Once convicted, Riel thanked the jury for "clearing me of the stain of insanity" and spoke of being "hunted like an elk for 15 years." He then asked for a commission to decide whether he was the murderer of Thomas Scott. One of his jurors, Edwin Brooks, spoke to this five decades later in a newspaper interview: "We tried Louis Riel for treason, but he was hanged for the murder of Thomas Scott." Richardson sentenced him to be hanged.

A flood of petitions and pleas for clemency soon reached Ottawa from many people at home and abroad. Prime Minister Sir John A. Macdonald's resolve only hardened as the political parties throughout Canada split bitterly over the issue. In an interview, the 72-year-old Macdonald said what are possibly the most insensitive words ever uttered by a Canadian prime minister: "He shall hang though every dog in Quebec bark in his favour."

 

He also tried to persuade a concerned governor-general that "this North-West outbreak was a mere domestic trouble, and ought not to be elevated to the rank of a rebellion.... It never endangered the safety of the state." This was an outrageous comment on an incident that his government had publicly characterized as a major rebellion and whose

leader it prosecuted for high treason.

 

The governor-general, nonetheless, prevailed on him to appoint a medical commission to determine whether Riel was still sane.
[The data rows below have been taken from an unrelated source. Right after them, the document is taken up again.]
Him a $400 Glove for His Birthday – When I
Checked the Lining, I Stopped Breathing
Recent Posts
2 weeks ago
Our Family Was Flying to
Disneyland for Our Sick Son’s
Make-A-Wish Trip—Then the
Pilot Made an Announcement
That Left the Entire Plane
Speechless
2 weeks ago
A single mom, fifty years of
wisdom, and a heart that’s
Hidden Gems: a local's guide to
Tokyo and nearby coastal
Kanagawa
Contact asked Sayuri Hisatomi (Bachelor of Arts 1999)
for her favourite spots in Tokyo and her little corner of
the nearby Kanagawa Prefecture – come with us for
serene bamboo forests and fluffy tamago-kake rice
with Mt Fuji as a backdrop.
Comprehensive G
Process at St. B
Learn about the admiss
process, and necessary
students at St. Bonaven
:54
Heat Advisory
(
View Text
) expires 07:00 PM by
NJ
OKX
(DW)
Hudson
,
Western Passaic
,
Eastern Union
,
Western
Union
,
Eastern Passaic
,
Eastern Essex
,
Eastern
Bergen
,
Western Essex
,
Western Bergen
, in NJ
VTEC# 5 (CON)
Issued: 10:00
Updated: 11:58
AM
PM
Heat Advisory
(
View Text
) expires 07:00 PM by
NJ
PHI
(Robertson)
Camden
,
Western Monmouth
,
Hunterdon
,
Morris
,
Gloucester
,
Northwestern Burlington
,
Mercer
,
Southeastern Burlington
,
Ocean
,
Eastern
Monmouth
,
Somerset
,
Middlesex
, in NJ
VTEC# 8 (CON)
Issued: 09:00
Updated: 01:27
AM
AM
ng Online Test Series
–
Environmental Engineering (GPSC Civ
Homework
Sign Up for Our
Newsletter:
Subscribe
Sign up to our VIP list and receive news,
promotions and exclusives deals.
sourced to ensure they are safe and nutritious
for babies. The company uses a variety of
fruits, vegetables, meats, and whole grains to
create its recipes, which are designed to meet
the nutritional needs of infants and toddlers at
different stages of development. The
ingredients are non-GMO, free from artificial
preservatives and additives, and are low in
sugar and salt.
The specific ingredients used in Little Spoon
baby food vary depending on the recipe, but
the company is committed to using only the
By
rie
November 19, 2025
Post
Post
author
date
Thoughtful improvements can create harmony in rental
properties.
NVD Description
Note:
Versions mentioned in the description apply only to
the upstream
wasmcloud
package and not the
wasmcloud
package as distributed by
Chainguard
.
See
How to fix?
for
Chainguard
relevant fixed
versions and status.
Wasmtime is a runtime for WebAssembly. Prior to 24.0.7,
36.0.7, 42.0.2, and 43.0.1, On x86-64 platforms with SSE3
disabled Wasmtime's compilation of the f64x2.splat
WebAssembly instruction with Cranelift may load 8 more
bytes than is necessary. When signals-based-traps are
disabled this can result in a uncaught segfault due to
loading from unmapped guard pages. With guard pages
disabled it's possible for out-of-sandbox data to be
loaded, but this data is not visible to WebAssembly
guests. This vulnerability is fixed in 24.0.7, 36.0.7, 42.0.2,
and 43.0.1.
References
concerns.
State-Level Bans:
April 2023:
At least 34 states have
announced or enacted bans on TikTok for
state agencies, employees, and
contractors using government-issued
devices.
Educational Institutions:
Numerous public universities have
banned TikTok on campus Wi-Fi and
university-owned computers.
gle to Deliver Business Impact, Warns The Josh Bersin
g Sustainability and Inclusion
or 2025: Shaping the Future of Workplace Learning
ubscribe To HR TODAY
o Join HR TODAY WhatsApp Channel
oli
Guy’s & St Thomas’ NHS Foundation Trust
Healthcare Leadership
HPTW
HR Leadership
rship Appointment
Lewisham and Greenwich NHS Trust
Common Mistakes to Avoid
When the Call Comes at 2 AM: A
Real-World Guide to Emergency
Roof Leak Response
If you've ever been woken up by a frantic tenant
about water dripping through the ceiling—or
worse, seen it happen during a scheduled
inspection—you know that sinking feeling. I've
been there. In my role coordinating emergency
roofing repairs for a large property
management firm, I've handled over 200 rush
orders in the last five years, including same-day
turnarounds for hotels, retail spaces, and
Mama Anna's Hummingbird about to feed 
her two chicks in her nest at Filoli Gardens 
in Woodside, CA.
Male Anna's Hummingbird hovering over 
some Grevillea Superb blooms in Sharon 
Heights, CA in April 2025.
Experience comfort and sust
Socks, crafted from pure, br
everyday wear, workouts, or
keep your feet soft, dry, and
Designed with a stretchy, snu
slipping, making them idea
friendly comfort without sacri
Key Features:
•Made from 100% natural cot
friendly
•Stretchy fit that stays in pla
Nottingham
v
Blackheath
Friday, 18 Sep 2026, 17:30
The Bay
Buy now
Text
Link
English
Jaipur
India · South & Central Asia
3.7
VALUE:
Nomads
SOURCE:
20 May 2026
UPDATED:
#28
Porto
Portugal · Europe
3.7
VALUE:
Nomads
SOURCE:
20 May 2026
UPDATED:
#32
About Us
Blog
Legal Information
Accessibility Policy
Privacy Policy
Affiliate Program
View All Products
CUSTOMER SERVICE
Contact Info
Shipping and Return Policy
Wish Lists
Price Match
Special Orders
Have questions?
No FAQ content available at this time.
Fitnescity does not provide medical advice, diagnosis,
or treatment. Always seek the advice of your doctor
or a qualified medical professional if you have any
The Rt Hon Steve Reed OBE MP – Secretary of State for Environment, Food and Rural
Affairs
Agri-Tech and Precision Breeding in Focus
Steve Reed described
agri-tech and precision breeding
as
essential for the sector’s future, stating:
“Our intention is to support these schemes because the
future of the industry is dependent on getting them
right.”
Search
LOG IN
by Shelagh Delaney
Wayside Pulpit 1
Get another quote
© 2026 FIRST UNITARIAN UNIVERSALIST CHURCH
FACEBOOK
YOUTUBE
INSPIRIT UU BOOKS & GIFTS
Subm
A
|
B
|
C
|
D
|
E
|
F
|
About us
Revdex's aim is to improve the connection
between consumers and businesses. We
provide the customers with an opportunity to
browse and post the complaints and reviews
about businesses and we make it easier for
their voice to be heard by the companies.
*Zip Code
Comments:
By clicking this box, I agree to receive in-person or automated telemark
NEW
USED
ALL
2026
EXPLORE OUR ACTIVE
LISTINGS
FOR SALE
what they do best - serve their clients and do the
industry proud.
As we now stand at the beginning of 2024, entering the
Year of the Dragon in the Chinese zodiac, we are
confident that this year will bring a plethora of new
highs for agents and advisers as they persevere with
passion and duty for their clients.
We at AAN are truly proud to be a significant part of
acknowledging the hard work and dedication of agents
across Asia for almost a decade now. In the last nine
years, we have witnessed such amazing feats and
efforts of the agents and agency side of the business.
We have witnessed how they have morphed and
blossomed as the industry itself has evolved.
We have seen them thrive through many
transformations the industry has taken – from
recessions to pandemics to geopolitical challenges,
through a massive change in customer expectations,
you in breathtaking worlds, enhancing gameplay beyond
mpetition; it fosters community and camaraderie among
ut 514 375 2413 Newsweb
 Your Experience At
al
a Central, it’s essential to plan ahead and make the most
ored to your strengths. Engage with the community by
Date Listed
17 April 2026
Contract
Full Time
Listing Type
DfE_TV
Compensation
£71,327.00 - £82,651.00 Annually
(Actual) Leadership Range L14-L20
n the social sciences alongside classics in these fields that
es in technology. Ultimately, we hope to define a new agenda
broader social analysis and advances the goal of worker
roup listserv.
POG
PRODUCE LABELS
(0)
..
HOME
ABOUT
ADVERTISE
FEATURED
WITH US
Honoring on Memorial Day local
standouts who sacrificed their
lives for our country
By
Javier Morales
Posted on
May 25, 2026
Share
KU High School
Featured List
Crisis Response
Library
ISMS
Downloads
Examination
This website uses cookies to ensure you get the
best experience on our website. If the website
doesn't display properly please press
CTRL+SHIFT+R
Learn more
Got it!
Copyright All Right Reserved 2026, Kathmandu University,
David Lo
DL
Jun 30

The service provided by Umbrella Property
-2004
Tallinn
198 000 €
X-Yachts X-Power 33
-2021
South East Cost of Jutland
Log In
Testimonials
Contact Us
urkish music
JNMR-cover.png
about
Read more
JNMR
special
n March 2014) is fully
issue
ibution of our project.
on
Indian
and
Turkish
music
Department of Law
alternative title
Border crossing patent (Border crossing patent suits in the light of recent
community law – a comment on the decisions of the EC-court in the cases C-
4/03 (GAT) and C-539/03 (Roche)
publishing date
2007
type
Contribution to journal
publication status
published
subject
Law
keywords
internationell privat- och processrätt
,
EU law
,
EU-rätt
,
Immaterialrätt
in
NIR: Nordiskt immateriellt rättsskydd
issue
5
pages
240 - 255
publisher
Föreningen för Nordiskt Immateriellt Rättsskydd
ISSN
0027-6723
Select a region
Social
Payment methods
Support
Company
If not, his insanity would provide his government a sound reason to exercise the royal prerogative of mercy without disturbing the court verdict. Macdonald shamelessly manipulated the commission, admonishing one commissioner to find Riel sane and seriously distorting the conclusion of the other that Riel was "not an accountable being."

 

Clearly the decision not to show the same mercy to Riel as to the other

convicted rebellion prisoners was based on political necessities. Macdonald balanced his re-election prospects in Ontario against those in Quebec and decided he could better afford to lose a few seats in Quebec than to have English Canada turn against him.